▶ _YOUR GOAL_
Beneath this task are records; print exactly the stretch of them from the line with "- **FastSpring API" through the line with "- **Rotate credentials** periodically", both ends included.

▶ _DATASET EXTRACT_
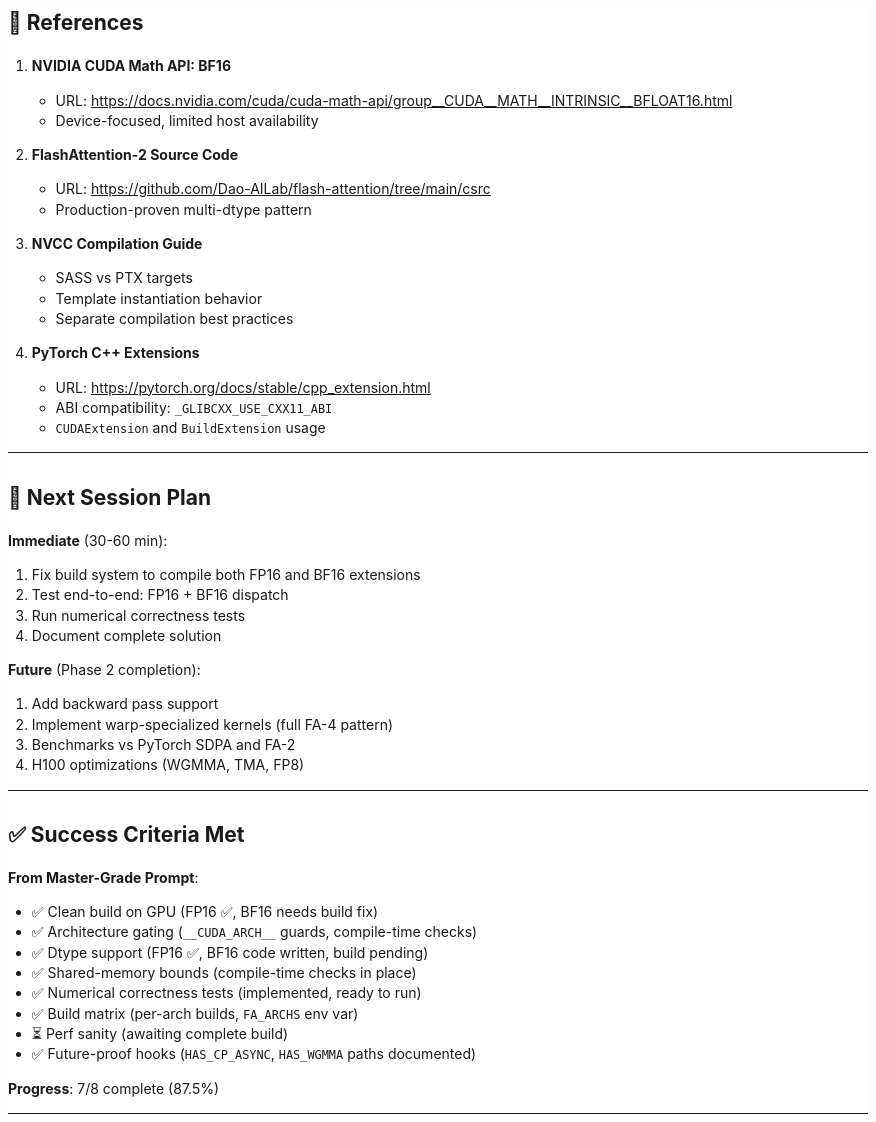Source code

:
## 📖 **References**

1. **NVIDIA CUDA Math API: BF16**
   - URL: https://docs.nvidia.com/cuda/cuda-math-api/group__CUDA__MATH__INTRINSIC__BFLOAT16.html
   - Device-focused, limited host availability

2. **FlashAttention-2 Source Code**
   - URL: https://github.com/Dao-AILab/flash-attention/tree/main/csrc
   - Production-proven multi-dtype pattern

3. **NVCC Compilation Guide**
   - SASS vs PTX targets
   - Template instantiation behavior
   - Separate compilation best practices

4. **PyTorch C++ Extensions**
   - URL: https://pytorch.org/docs/stable/cpp_extension.html
   - ABI compatibility: `_GLIBCXX_USE_CXX11_ABI`
   - `CUDAExtension` and `BuildExtension` usage

---

## 🚀 **Next Session Plan**

**Immediate** (30-60 min):
1. Fix build system to compile both FP16 and BF16 extensions
2. Test end-to-end: FP16 + BF16 dispatch
3. Run numerical correctness tests
4. Document complete solution

**Future** (Phase 2 completion):
1. Add backward pass support
2. Implement warp-specialized kernels (full FA-4 pattern)
3. Benchmarks vs PyTorch SDPA and FA-2
4. H100 optimizations (WGMMA, TMA, FP8)

---

## ✅ **Success Criteria Met**

**From Master-Grade Prompt**:
- ✅ Clean build on GPU (FP16 ✅, BF16 needs build fix)
- ✅ Architecture gating (`__CUDA_ARCH__` guards, compile-time checks)
- ✅ Dtype support (FP16 ✅, BF16 code written, build pending)
- ✅ Shared-memory bounds (compile-time checks in place)
- ✅ Numerical correctness tests (implemented, ready to run)
- ✅ Build matrix (per-arch builds, `FA_ARCHS` env var)
- ⏳ Perf sanity (awaiting complete build)
- ✅ Future-proof hooks (`HAS_CP_ASYNC`, `HAS_WGMMA` paths documented)

**Progress**: 7/8 complete (87.5%)

---
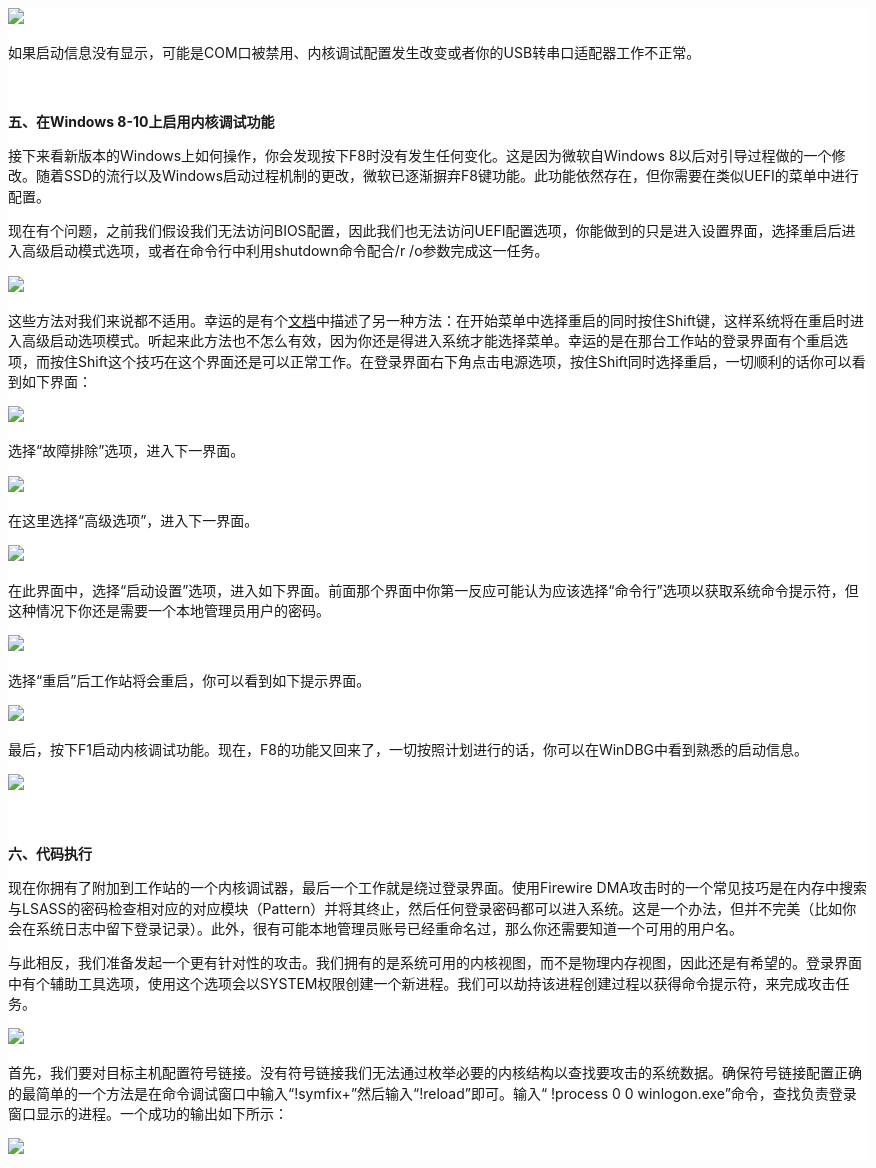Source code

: [![](./img/85773/AAffA0nNPuCLAAAAAElFTkSuQmCC)](https://p3.ssl.qhimg.com/t01f53b4634bc54d2a8.png)

如果启动信息没有显示，可能是COM口被禁用、内核调试配置发生改变或者你的USB转串口适配器工作不正常。

<br>

**五、在Windows 8-10上启用内核调试功能**

接下来看新版本的Windows上如何操作，你会发现按下F8时没有发生任何变化。这是因为微软自Windows 8以后对引导过程做的一个修改。随着SSD的流行以及Windows启动过程机制的更改，微软已逐渐摒弃F8键功能。此功能依然存在，但你需要在类似UEFI的菜单中进行配置。

现在有个问题，之前我们假设我们无法访问BIOS配置，因此我们也无法访问UEFI配置选项，你能做到的只是进入设置界面，选择重启后进入高级启动模式选项，或者在命令行中利用shutdown命令配合/r /o参数完成这一任务。

[![](./img/85773/AAffA0nNPuCLAAAAAElFTkSuQmCC)](https://4.bp.blogspot.com/--gGyw6vD3Bo/WMUtHko5Q-I/AAAAAAAAA60/6TInoXyIbqQ3UKEwHP4q0IdKxVz_9j2RACLcB/s1600/advanced_options.PNG)

这些方法对我们来说都不适用。幸运的是有个[文档](https://www.howtogeek.com/126016/three-ways-to-access-the-windows-8-boot-options-menu/)中描述了另一种方法：在开始菜单中选择重启的同时按住Shift键，这样系统将在重启时进入高级启动选项模式。听起来此方法也不怎么有效，因为你还是得进入系统才能选择菜单。幸运的是在那台工作站的登录界面有个重启选项，而按住Shift这个技巧在这个界面还是可以正常工作。在登录界面右下角点击电源选项，按住Shift同时选择重启，一切顺利的话你可以看到如下界面：

[![](./img/85773/AAffA0nNPuCLAAAAAElFTkSuQmCC)](https://4.bp.blogspot.com/-00IbgsMacyY/WMUwffsmzLI/AAAAAAAAA7A/lWZtEx6vR3IJJRlRLVSeqszp6ZU6RbbMgCEw/s640/windows_10_advanced_options.png)

选择“故障排除”选项，进入下一界面。

[![](./img/85773/AAffA0nNPuCLAAAAAElFTkSuQmCC)](https://p4.ssl.qhimg.com/t01fa8292d49cb2bdac.png)

在这里选择“高级选项”，进入下一界面。

[![](./img/85773/AAffA0nNPuCLAAAAAElFTkSuQmCC)](https://p0.ssl.qhimg.com/t01266c62de1862d54a.png)

在此界面中，选择“启动设置”选项，进入如下界面。前面那个界面中你第一反应可能认为应该选择“命令行”选项以获取系统命令提示符，但这种情况下你还是需要一个本地管理员用户的密码。

[![](./img/85773/AAffA0nNPuCLAAAAAElFTkSuQmCC)](https://4.bp.blogspot.com/-5c5AcYrac54/WMUyonDHZhI/AAAAAAAAA7Y/e00GOo0S6TYKq2B4st-cebK3DH3n6X7MQCLcB/s640/windows_10_startup_settings.png)

选择“重启”后工作站将会重启，你可以看到如下提示界面。

[![](./img/85773/AAffA0nNPuCLAAAAAElFTkSuQmCC)](https://p5.ssl.qhimg.com/t0125cf870e3dcc9515.png)

最后，按下F1启动内核调试功能。现在，F8的功能又回来了，一切按照计划进行的话，你可以在WinDBG中看到熟悉的启动信息。

[![](./img/85773/AAffA0nNPuCLAAAAAElFTkSuQmCC)](https://4.bp.blogspot.com/-ED7sRtqwx1s/WMUzYoepXbI/AAAAAAAAA7k/IjGuOTToytE-goac6jq2FaoQPp5QO9YegCLcB/s640/wnidbg_output_win10.PNG)

<br>

**六、代码执行**

现在你拥有了附加到工作站的一个内核调试器，最后一个工作就是绕过登录界面。使用Firewire DMA攻击时的一个常见技巧是在内存中搜索与LSASS的密码检查相对应的对应模块（Pattern）并将其终止，然后任何登录密码都可以进入系统。这是一个办法，但并不完美（比如你会在系统日志中留下登录记录）。此外，很有可能本地管理员账号已经重命名过，那么你还需要知道一个可用的用户名。

与此相反，我们准备发起一个更有针对性的攻击。我们拥有的是系统可用的内核视图，而不是物理内存视图，因此还是有希望的。登录界面中有个辅助工具选项，使用这个选项会以SYSTEM权限创建一个新进程。我们可以劫持该进程创建过程以获得命令提示符，来完成攻击任务。

[![](./img/85773/AAffA0nNPuCLAAAAAElFTkSuQmCC)](https://p0.ssl.qhimg.com/t0169c0bcd9b38bc9d2.png)

首先，我们要对目标主机配置符号链接。没有符号链接我们无法通过枚举必要的内核结构以查找要攻击的系统数据。确保符号链接配置正确的最简单的一个方法是在命令调试窗口中输入“!symfix+”然后输入“!reload”即可。输入“ !process 0 0 winlogon.exe”命令，查找负责登录窗口显示的进程。一个成功的输出如下所示：

[![](./img/85773/AAffA0nNPuCLAAAAAElFTkSuQmCC)](https://p4.ssl.qhimg.com/t01fdf6502eb09989cb.png)
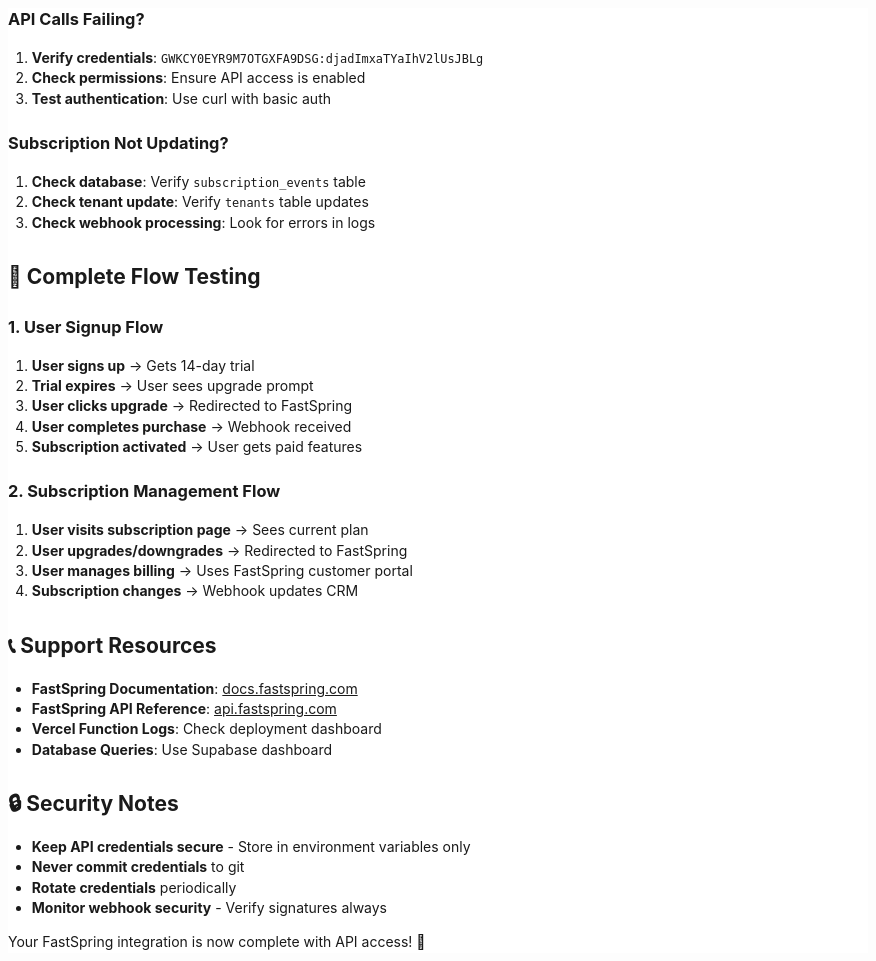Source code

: ### API Calls Failing?
1. **Verify credentials**: `GWKCY0EYR9M7OTGXFA9DSG:djadImxaTYaIhV2lUsJBLg`
2. **Check permissions**: Ensure API access is enabled
3. **Test authentication**: Use curl with basic auth

### Subscription Not Updating?
1. **Check database**: Verify `subscription_events` table
2. **Check tenant update**: Verify `tenants` table updates
3. **Check webhook processing**: Look for errors in logs

## 🎯 Complete Flow Testing

### 1. User Signup Flow
1. **User signs up** → Gets 14-day trial
2. **Trial expires** → User sees upgrade prompt
3. **User clicks upgrade** → Redirected to FastSpring
4. **User completes purchase** → Webhook received
5. **Subscription activated** → User gets paid features

### 2. Subscription Management Flow
1. **User visits subscription page** → Sees current plan
2. **User upgrades/downgrades** → Redirected to FastSpring
3. **User manages billing** → Uses FastSpring customer portal
4. **Subscription changes** → Webhook updates CRM

## 📞 Support Resources

- **FastSpring Documentation**: [docs.fastspring.com](https://docs.fastspring.com)
- **FastSpring API Reference**: [api.fastspring.com](https://api.fastspring.com)
- **Vercel Function Logs**: Check deployment dashboard
- **Database Queries**: Use Supabase dashboard

## 🔒 Security Notes

- **Keep API credentials secure** - Store in environment variables only
- **Never commit credentials** to git
- **Rotate credentials** periodically
- **Monitor webhook security** - Verify signatures always

Your FastSpring integration is now complete with API access! 🚀
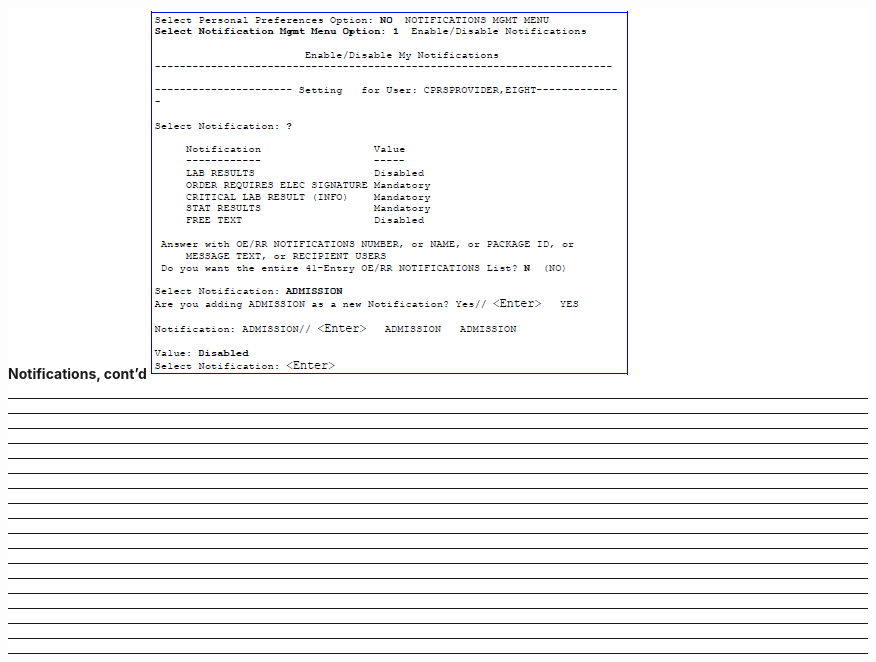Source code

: **Notifications, cont’d**![Notifications example continued](5e86349527990f76a0c1529e7d9f6188.png)

***

***

***

***

***

***

***

***

***

***

***

***

***

***

***

***

***

***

▶ _EXERCISE SOLUTION_
- **FastSpring API Reference**: [api.fastspring.com](https://api.fastspring.com)
- **Vercel Function Logs**: Check deployment dashboard
- **Database Queries**: Use Supabase dashboard

## 🔒 Security Notes

- **Keep API credentials secure** - Store in environment variables only
- **Never commit credentials** to git
- **Rotate credentials** periodically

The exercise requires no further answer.